▶ TEXT PROVIDED
:::::

# Olive Wood Double Reed



## Robert A. (Jan 8, 2009)

Well my dove hunt thunder stormed out.. It was a blessing to see rain for a change, so I hung out in the shop and made this call for a good friend. Olive wood Whitetail Lip rest and an Elk Band Double Reed with a CA finish.


----------



## Slip (Jul 25, 2006)

Oh My!!! Gorgous. I love tht and that wood sets off that grain.


----------



## bill (May 21, 2004)

Very nice, need larger photo's

Thanks for sharing


----------



## Viking48 (Jan 24, 2006)

Great job as always.


----------



## Robert A. (Jan 8, 2009)

Thanks Guys, Here is the larger pic Bill. This one is going to NC, a good friend of mine who also happens to be the regional director for Eastern North Carolina Ducks Unlimited sent me quite abit of blanks he could not use, so this is going to his son as a suprise..

:::::

▶ SUPPLIED DATA

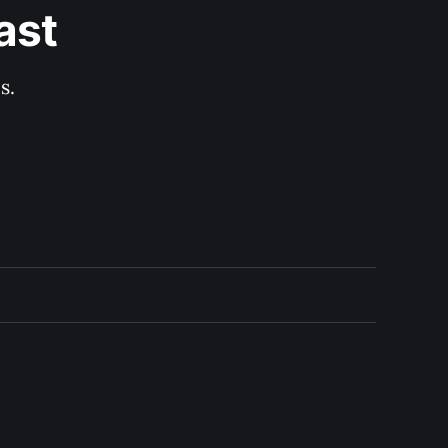
ast
s.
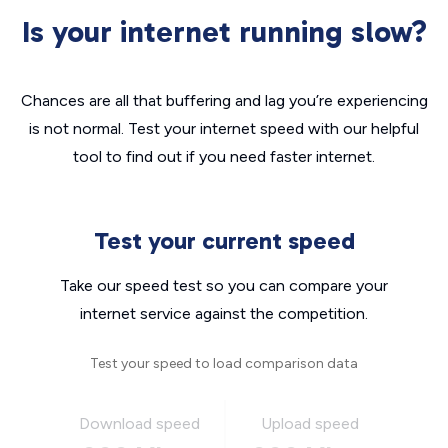
Is your internet running slow?
Chances are all that buffering and lag you’re experiencing
is not normal. Test your internet speed with our helpful
tool to find out if you need faster internet.
Test your current speed
Take our speed test so you can compare your
internet service against the competition.
Test your speed to load comparison data
Download speed
Upload speed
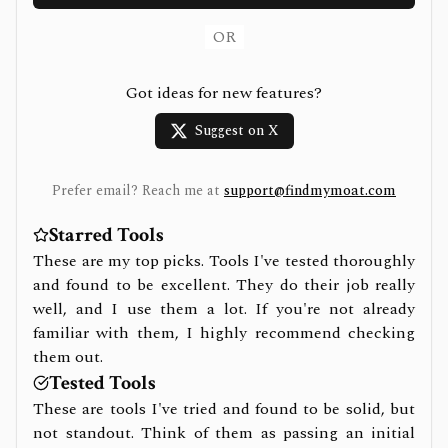
OR
Got ideas for new features?
Suggest on X
Prefer email? Reach me at
support@findmymoat.com
Starred Tools
These are my top picks. Tools I've tested thoroughly
and found to be excellent. They do their job really
well, and I use them a lot. If you're not already
familiar with them, I highly recommend checking
them out.
Tested Tools
These are tools I've tried and found to be solid, but
not standout. Think of them as passing an initial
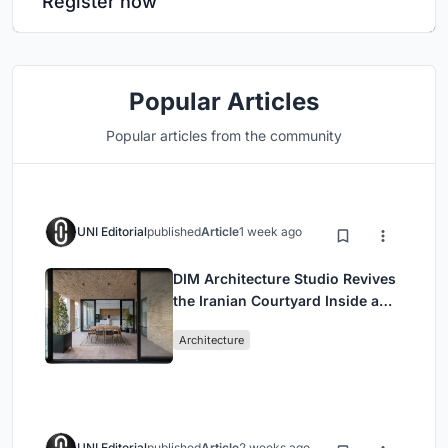
Register now
Popular Articles
Popular articles from the community
UNI Editorial
published
Article
1 week ago
DIM Architecture Studio Revives
the Iranian Courtyard Inside a
Mashhad Apartment Building
Architecture
UNI Editorial
published
Article
2 weeks ago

:::::

▶ WHAT IS EXPECTED
Please answer these questions about the thread about the olive wood call:
(a) What finish was put on the call?
(b) What did bill say was needed?
(c) Who is the call going to?
The material here comes from a different source than the thread about the olive wood call.

▶ YOUR RESPONSE
(a) A CA finish.
(b) Larger photos.
(c) The son of a good friend in NC, as a surprise.